─── The records

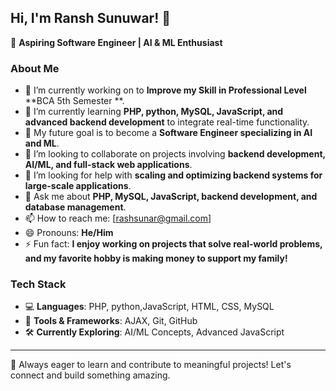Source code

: ## Hi, I'm Ransh Sunuwar! 👋  

🚀 **Aspiring Software Engineer | AI & ML Enthusiast**  

### About Me  
- 🔭 I’m currently working on to **Improve my Skill in Professional Level** **BCA 5th Semester **.  
- 🌱 I’m currently learning **PHP, python, MySQL, JavaScript, and advanced backend development** to integrate real-time functionality.  
- 🎯 My future goal is to become a **Software Engineer specializing in AI and ML**.  
- 👯 I’m looking to collaborate on projects involving **backend development, AI/ML, and full-stack web applications**.  
- 🤔 I’m looking for help with **scaling and optimizing backend systems for large-scale applications**.  
- 💬 Ask me about **PHP, MySQL, JavaScript, backend development, and database management**.  
- 📫 How to reach me: [rashsunar@gmail.com]  
- 😄 Pronouns: **He/Him**  
- ⚡ Fun fact: **I enjoy working on projects that solve real-world problems, and my favorite hobby is making money to support my family!**  

### Tech Stack  
- 💻 **Languages**: PHP, python,JavaScript, HTML, CSS, MySQL  
- 🔧 **Tools & Frameworks**: AJAX, Git, GitHub  
- 🛠 **Currently Exploring**: AI/ML Concepts, Advanced JavaScript  

---

🚀 Always eager to learn and contribute to meaningful projects! Let's connect and build something amazing.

──────

Convert the stretch from the start of the items above through the line containing "AI & ML Enthusiast**" into a numbered list, skipping blank lines and leaving out the pictures.

Exercise answer:
1. Source code
2. : ## Hi, I'm Ransh Sunuwar! 👋  
3. 🚀 **Aspiring Software Engineer | AI & ML Enthusiast**  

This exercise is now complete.